I mean, do any of you really miss Mr. McGruder? Prester Gee? Dannon Cleim? Do you think your life is any different because they were seized up by the ragged things and taken off to the place without recourse?

Or maybe, even if there weren’t an Ii Ma, people who were in the wrong place at the wrong time might still get grabbed by something a bit like ragged things and sent off to a place without recourse, where they’d no longer have impact on the world and their pains and joys would be obscured from us.

That would also work; he’d be an isn’t either way.

Which would imply that all of the people trapped in the place with no recourse are trapped by their own choices.
— Michael

Gack! Broken parallel with the real world!

… but yeah.

Someday I might say something like:

…But there is the element that once someone becomes an isn’t, what really matters is that from the view of the is they made a choice that trapped themselves.
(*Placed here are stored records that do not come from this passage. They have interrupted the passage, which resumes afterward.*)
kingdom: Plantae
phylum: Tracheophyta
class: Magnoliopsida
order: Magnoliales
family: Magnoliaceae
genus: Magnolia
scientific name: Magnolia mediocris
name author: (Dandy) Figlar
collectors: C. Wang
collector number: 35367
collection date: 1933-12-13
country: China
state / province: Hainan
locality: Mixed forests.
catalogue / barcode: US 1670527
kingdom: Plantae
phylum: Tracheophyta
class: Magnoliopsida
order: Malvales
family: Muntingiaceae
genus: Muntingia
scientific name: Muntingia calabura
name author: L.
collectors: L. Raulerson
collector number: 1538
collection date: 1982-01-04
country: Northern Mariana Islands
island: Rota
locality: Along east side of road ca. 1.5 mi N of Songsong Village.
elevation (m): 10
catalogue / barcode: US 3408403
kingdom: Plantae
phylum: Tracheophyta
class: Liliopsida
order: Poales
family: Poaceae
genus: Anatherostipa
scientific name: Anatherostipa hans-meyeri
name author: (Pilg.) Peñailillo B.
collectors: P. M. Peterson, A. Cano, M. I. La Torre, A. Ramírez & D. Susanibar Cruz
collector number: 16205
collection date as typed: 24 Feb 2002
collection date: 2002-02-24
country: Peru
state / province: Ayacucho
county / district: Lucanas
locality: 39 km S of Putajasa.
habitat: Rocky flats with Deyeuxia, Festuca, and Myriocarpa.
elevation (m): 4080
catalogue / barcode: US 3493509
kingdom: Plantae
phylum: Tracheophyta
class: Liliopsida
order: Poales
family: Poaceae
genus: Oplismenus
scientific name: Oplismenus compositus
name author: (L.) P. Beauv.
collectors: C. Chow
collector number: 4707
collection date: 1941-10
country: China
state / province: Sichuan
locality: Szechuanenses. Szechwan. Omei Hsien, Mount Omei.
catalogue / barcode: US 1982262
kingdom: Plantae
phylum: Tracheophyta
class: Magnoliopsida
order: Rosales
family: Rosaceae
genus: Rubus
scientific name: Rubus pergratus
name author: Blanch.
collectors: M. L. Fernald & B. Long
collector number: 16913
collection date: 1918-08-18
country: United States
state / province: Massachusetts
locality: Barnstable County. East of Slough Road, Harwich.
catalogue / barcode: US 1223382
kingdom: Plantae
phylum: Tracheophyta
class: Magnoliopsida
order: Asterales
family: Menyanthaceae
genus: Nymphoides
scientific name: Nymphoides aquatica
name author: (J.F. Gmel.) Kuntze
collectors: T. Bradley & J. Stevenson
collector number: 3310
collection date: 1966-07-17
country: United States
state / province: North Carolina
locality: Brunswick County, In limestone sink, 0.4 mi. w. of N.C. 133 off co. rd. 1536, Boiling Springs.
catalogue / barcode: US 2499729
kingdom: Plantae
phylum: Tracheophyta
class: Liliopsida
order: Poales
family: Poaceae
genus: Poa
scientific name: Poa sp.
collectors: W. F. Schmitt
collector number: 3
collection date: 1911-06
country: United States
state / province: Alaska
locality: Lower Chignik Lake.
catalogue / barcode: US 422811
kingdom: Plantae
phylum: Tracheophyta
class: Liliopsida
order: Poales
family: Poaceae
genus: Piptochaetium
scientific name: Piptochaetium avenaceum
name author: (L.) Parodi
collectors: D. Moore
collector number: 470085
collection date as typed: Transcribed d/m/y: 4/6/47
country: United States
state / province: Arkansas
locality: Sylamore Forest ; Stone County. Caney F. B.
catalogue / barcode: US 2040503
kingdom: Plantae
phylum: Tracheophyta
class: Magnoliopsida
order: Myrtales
They can’t really argue, being isn’ts… .

But right now, for the story I’ve told so far, I’m actually okay with this not being terribly like real-life places without recourse in this sense.

Ii Ma asks the question; you trap yourself.

If you’ve drunk the amrit and you know the answers to the questions of your soul, then by *gum* you’re like some kind of Bat Ii Ma Repellent.

It seems as if introspection might be a very dangerous pastime for siggorts to engage in…
— cariset

I wrote a long and beautiful response to this, such as to make the angels weep, but it seems to have been severed by a long tendril of siggort reaching for the heart of the Good.

So instead I must say: InDEED!


That’s it for this month, until my next “replies to audience entries” column, so thank you all for reading; thank you all for commenting; thank you for donating (as appropriate;) and I’ll see you all again next month!